Hello everyone,
I am trying to train a WGAN-GP model on O1 and O2 opt levels, but on the gradient penalty phase, I get gradient overflow error till the division with zero exception with both O1 and O2. I searched for some WGAN-GP apex codes, which I find in here;
https://github.com/hukkelas/progan-pytorch/blob/master/src/models/loss.py
using another scaled loss and scaling factor for GP. However, this also gives the same error.
My code for GP calculation as follows,
def _gradient_penalty(self, real_data, generated_data, gp_weight):
batch_size = real_data.size()[0]
# Calculate interpolation
alpha = torch.rand(batch_size, 1, 1)
alpha = alpha.expand_as(real_data)
alpha.to(real_data.dtype)
interpolated = alpha * real_data.data + (1 - alpha) * generated_data.data
interpolated = Variable(interpolated, requires_grad=True)
interpolated.to(real_data.dtype)
# Calculate probability of interpolated examples
prob_interpolated = self.discriminator(interpolated)
# Calculate gradients of probabilities with respect to examples
gradients = torch_grad(outputs=prob_interpolated, inputs=interpolated,
grad_outputs=torch.ones(prob_interpolated.size()),
create_graph=True, retain_graph=True)[0]
gradients = gradients.view(gradients.size(0), -1)
gradient_norm = gradients.norm(2, dim=1)
gradient_penalty = ((gradient_norm - 1) ** 2).mean()
return gp_weight * gradient_penalty`
gradient_penalty = self._gradient_penalty(x, generated_data, gp_weight)
d_gen = self.discriminator(generated_data)
d_real = self.discriminator(x)
d_loss = d_gen.mean() - d_real.mean() + gradient_penalty
with amp.scale_loss(d_loss, self.disc_opt, loss_id=1) as scaled_loss:
scaled_loss.backward()
Can you help me about that please?
cc @mcarilli
I have encountered the same problem.
Have you managed to solve your problem?
I have encountered the same problem.
Have you managed to solve your problem?
Unfortunately, I did not manage to solve the problem.
I met the quite same problem unfortunately T_T so any suggestions?
Hello,
I had an issue with the same symptoms in one of my projects recently.
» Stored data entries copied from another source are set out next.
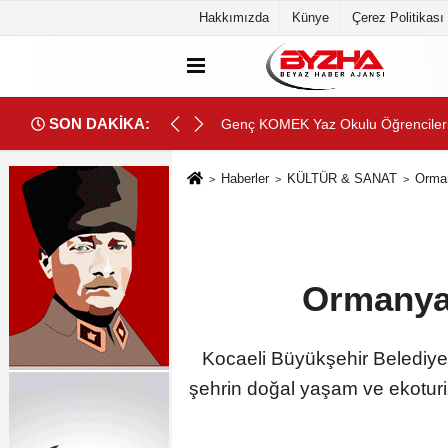
Hakkımızda
Künye
Çerez Politikası
SON DAKİKA:
binde Yolculuk” Yaptı
Beyin sağlığı anne karnında başlıyo
Haberler
KÜLTÜR & SANAT
Orman
Ormanya'
Kocaeli Büyükşehir Belediye
şehrin doğal yaşam ve ekotur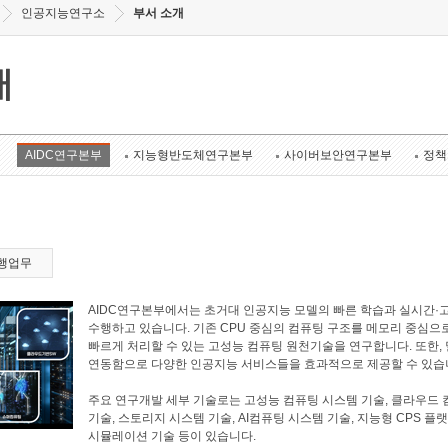
인공지능연구소
부서 소개
개
AIDC연구본부
지능형반도체연구본부
사이버보안연구본부
정책
행업무
AIDC연구본부에서는 초거대 인공지능 모델의 빠른 학습과 실시간·
수행하고 있습니다. 기존 CPU 중심의 컴퓨팅 구조를 메모리 중심으
빠르게 처리할 수 있는 고성능 컴퓨팅 원천기술을 연구합니다. 또한
연동함으로 다양한 인공지능 서비스들을 효과적으로 제공할 수 있습
주요 연구개발 세부 기술로는 고성능 컴퓨팅 시스템 기술, 클라우드 
기술, 스토리지 시스템 기술, AI컴퓨팅 시스템 기술, 지능형 CPS 플
시뮬레이션 기술 등이 있습니다.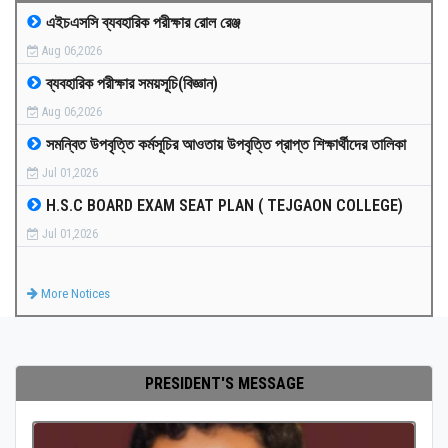
এইচএসসি ব্যবহারিক পরীক্ষার রোল রেঞ্জ
MEDIA
Aug 06,2026
ব্যবহারিক পরীক্ষার সময়সূচি(বিজ্ঞান)
PAYMENT
Aug 06,2026
সমন্বিত উপবৃত্তি কর্মসূচির আওতায় উপবৃত্তি প্রাপ্ত শিক্ষার্থীদের তালিকা
CO-CURRICULUM
Jul 01,2026
H.S.C BOARD EXAM SEAT PLAN ( TEJGAON COLLEGE)
RESULTS
Jul 01,2026
ONLINE ADMISSION
More Notices
CONTACT
PRESIDENT'S MESSAGE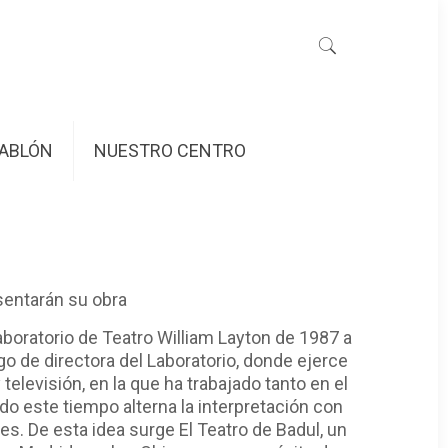
ABLÓN
NUESTRO CENTRO
esentarán su obra
aboratorio de Teatro William Layton de 1987 a
 de directora del Laboratorio, donde ejerce
elevisión, en la que ha trabajado tanto en el
do este tiempo alterna la interpretación con
es. De esta idea surge El Teatro de Badul, un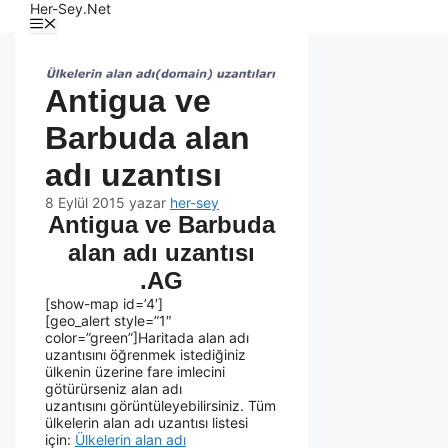
Her-Sey.Net
Antigua ve
Barbuda alan
adı uzantısı
8 Eylül 2015
yazar
her-sey
Antigua ve Barbuda
alan adı uzantısı
.AG
[show-map id=’4′]
[geo_alert style=”1″
color=”green”]Haritada alan adı
uzantısını öğrenmek istediğiniz
ülkenin üzerine fare imlecini
götürürseniz alan adı
uzantısını görüntüleyebilirsiniz. Tüm
ülkelerin alan adı uzantısı listesi
için:
Ülkelerin alan adı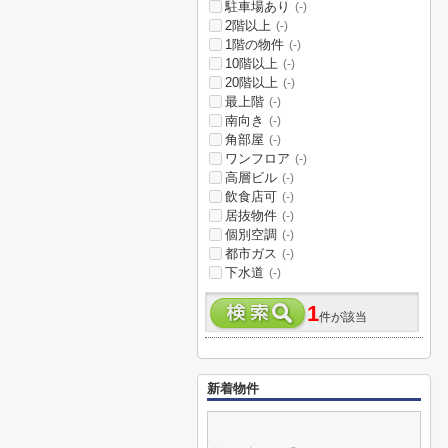
駐車場あり
(-)
2階以上
(-)
1階の物件
(-)
10階以上
(-)
20階以上
(-)
最上階
(-)
南向き
(-)
角部屋
(-)
ワンフロア
(-)
高層ビル
(-)
飲食店可
(-)
居抜物件
(-)
個別空調
(-)
都市ガス
(-)
下水道
(-)
1
件が該当
新着物件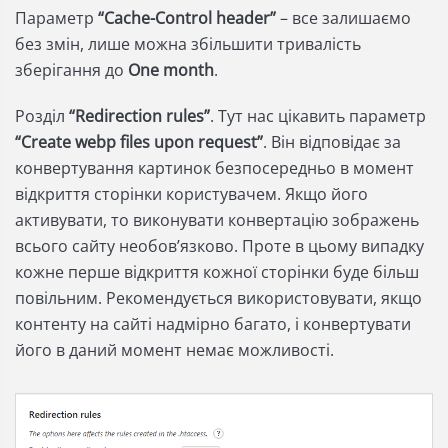
Параметр
“Cache-Control header”
– все залишаємо
без змін, лише можна збільшити тривалість
зберігання до
One month
.
Розділ
“Redirection rules”
. Тут нас цікавить параметр
“Create webp files upon request”
. Він відповідає за
конвертування картинок безпосередньо в момент
відкриття сторінки користувачем. Якщо його
активувати, то виконувати конвертацію зображень
всього сайту необов’язково. Проте в цьому випадку
кожне перше відкриття кожної сторінки буде більш
повільним. Рекомендується використовувати, якщо
контенту на сайті надмірно багато, і конвертувати
його в даний момент немає можливості.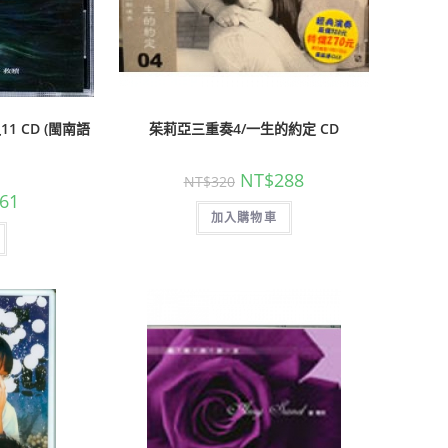
 CD (閩南語
茱莉亞三重奏4/一生的約定 CD
NT$
288
NT$
320
61
加入購物車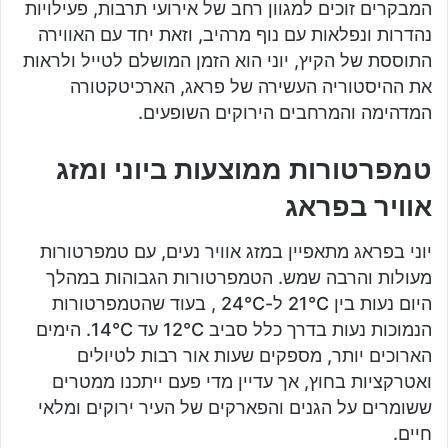
המבקרים זוכים למגוון רחב של אירועי תרבות, פעילויות
נהדרות ונפלאות עם נוף מרהיב, וזאת יחד עם האווירה
התוססת של הקיץ, יוני הוא הזמן המושלם לטייל ולראות
את ההיסטוריה העשירה של פראג, הארכיטקטורה
המדהימה והמרחבים הירוקים השופעים.
טמפרטורות ממוצעות ביוני ומזג
אוויר בפראג
יוני בפראג מתאפיין במזג אוויר נעים, עם טמפרטורות
מעולות והרבה שמש. הטמפרטורות הגבוהות במהלך
היום נעות בין 21°C ל-24°C , בעוד שהטמפרטורות
הנמוכות נעות בדרך כלל סביב 12°C עד 14°C. הימים
הארוכים יותר, מספקים שעות אור רבות לטיולים
ואטרקציות בחוץ, אך עדיין מדי פעם ייתכנו ממטרים
ששומרים על הגנים והפארקים של העיר ירוקים ומלאי
חיים.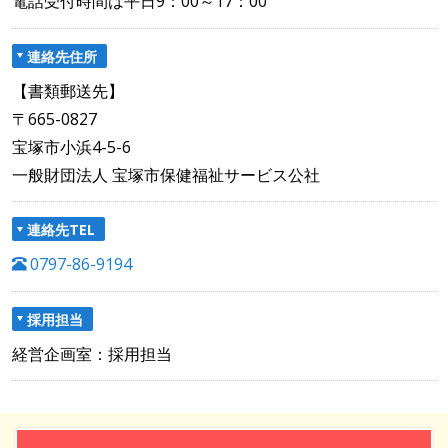
電話受付時間は平日9：00～17：00
連絡先住所
【書類郵送先】
〒665-0827
宝塚市小浜4-5-6
一般財団法人 宝塚市保健福祉サービス公社
連絡先TEL
0797-86-9194
採用担当
経営企画室：採用担当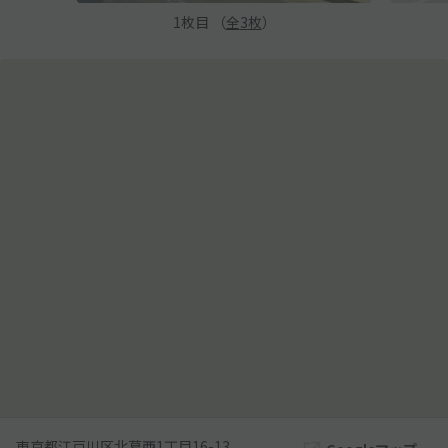
1
枚目 （
全
3
枚
）
東京都江戸川区北葛西1丁目16-13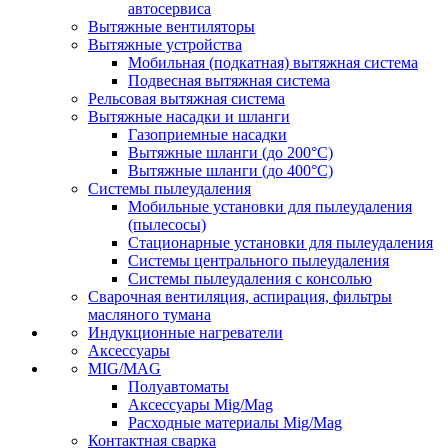
автосервиса
Вытяжные вентиляторы
Вытяжные устройства
Мобильная (подкатная) вытяжная система
Подвесная вытяжная система
Рельсовая вытяжная система
Вытяжные насадки и шланги
Газоприемные насадки
Вытяжные шланги (до 200°C)
Вытяжные шланги (до 400°C)
Системы пылеудаления
Мобильные установки для пылеудаления
(пылесосы)
Стационарные установки для пылеудаления
Системы центрального пылеудаления
Системы пылеудаления с консолью
Сварочная вентиляция, аспирация, фильтры
масляного тумана
Индукционные нагреватели
Аксессуары
MIG/MAG
Полуавтоматы
Аксессуары Mig/Mag
Расходные материалы Mig/Mag
Контактная сварка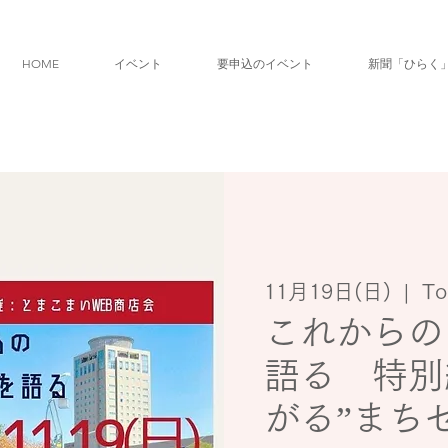
HOME
イベント
要申込のイベント
新聞「ひらく
11月19日(日)
  |  
To
これからの
語る 特別
がる”まち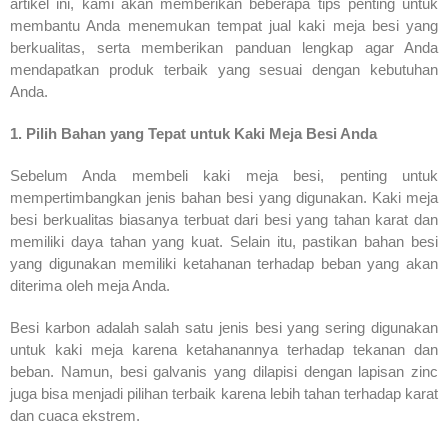
artikel ini, kami akan memberikan beberapa tips penting untuk
membantu Anda menemukan tempat jual kaki meja besi yang
berkualitas, serta memberikan panduan lengkap agar Anda
mendapatkan produk terbaik yang sesuai dengan kebutuhan
Anda.
1. Pilih Bahan yang Tepat untuk Kaki Meja Besi Anda
Sebelum Anda membeli kaki meja besi, penting untuk
mempertimbangkan jenis bahan besi yang digunakan. Kaki meja
besi berkualitas biasanya terbuat dari besi yang tahan karat dan
memiliki daya tahan yang kuat. Selain itu, pastikan bahan besi
yang digunakan memiliki ketahanan terhadap beban yang akan
diterima oleh meja Anda.
Besi karbon adalah salah satu jenis besi yang sering digunakan
untuk kaki meja karena ketahanannya terhadap tekanan dan
beban. Namun, besi galvanis yang dilapisi dengan lapisan zinc
juga bisa menjadi pilihan terbaik karena lebih tahan terhadap karat
dan cuaca ekstrem.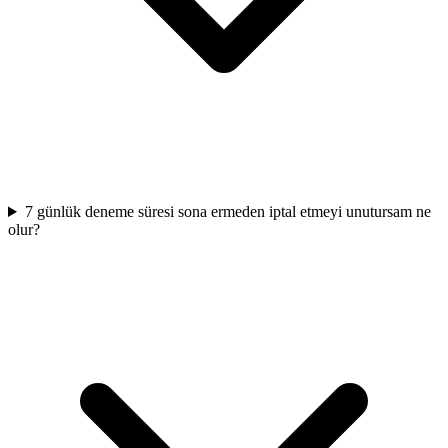
7 günlük deneme süresi sona ermeden iptal etmeyi unutursam ne
olur?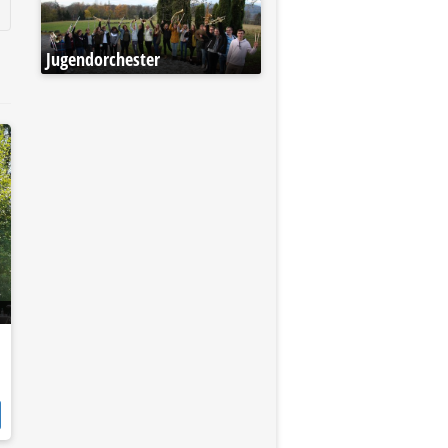
Jugendorchester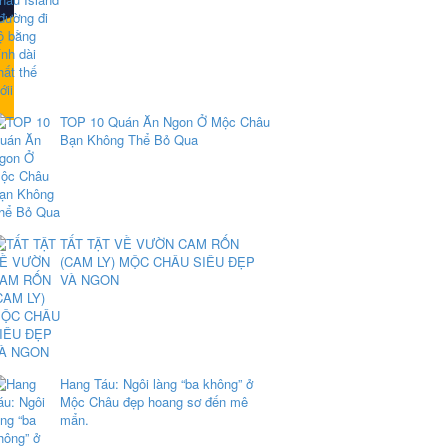
TOP 10 Quán Ăn Ngon Ở Mộc Châu
Bạn Không Thể Bỏ Qua
TẤT TẬT VỀ VƯỜN CAM RỐN
(CAM LY) MỘC CHÂU SIÊU ĐẸP
VÀ NGON
Hang Táu: Ngôi làng “ba không” ở
Mộc Châu đẹp hoang sơ đến mê
mẩn.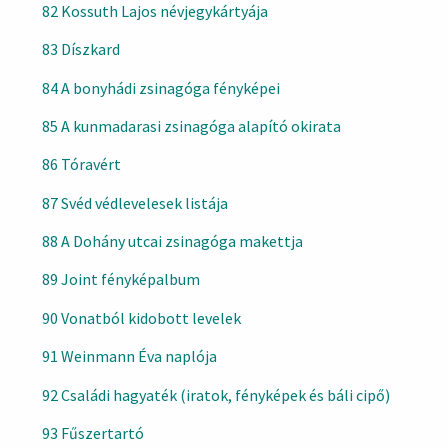
82 Kossuth Lajos névjegykártyája
83 Díszkard
84 A bonyhádi zsinagóga fényképei
85 A kunmadarasi zsinagóga alapító okirata
86 Tóravért
87 Svéd védlevelesek listája
88 A Dohány utcai zsinagóga makettja
89 Joint fényképalbum
90 Vonatból kidobott levelek
91 Weinmann Éva naplója
92 Családi hagyaték (iratok, fényképek és báli cipő)
93 Fűszertartó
Although I didn't find the root cause, I found a hacky way around it.
The overflow occurred for me when I used 4 optimizers for 4 networks initialized as follows:
def init_amp(self):
# mixed precision training
models = [self.netG, self.netDec, self.netEnc, self.netD]
optims = [self.optimizer_G, self.optimizer_Dec, self.optimizer_Enc, self.optimizer_D]
models, optims = amp.initialize(models, optims, opt_level="O1", num_losses=4)
self.netG, self.netDec, self.netEnc, self.netD = models
self.optimizer_G, self.optimizer_Dec, self.optimizer_Enc, self.optimizer_D = optims
And the backward passes were done as follows (Generator side was done identically):
if self.opt.amp == 1:
with amp.scale_loss(self.loss_D, self.optimizer_D, loss_id=0) as scaled_loss:
scaled_loss.backward(retain_graph=True)
with amp.scale_loss(self.loss_D, self.optimizer_Enc, loss_id=1) as scaled_loss:
scaled_loss.backward()
else:
self.loss_D.backward()
self.optimizer_D.step()
self.optimizer_Enc.step()
In my code some of the networks used the same losses. The problem was removed when I moved the networks that were using the same losses under the same optimizers, so that I have 4 networks and 2 optimizers initialized as follows.
def init_amp(self):
# mixed precision training
models = [nn.Sequential(self.netG, self.netDec), nn.Sequential(self.netEnc, self.netD)]
optims = [self.optimizer_G, self.optimizer_D]
models, optims = amp.initialize(models, optims, opt_level="O1", num_losses=2)
self.netG, self.netDec = list(models[0].children())[0], list(models[0].children())[1]
self.netEnc, self.netD = list(models[1].children())[0], list(models[1].children())[1]
self.optimizer_G, self.optimizer_D = optims
After doing this and also changing the backward passes correspondingly, the overflow no longer occurred. Changing back to 4 optimizers immediately reproduces the issue for me.
I hope it helps someone with similar issue. Sorry for ugly code, I couldn't figure out a cleaner way and I didn't find any documentation for this kind of arrangement for multiple networks under the same optimizer.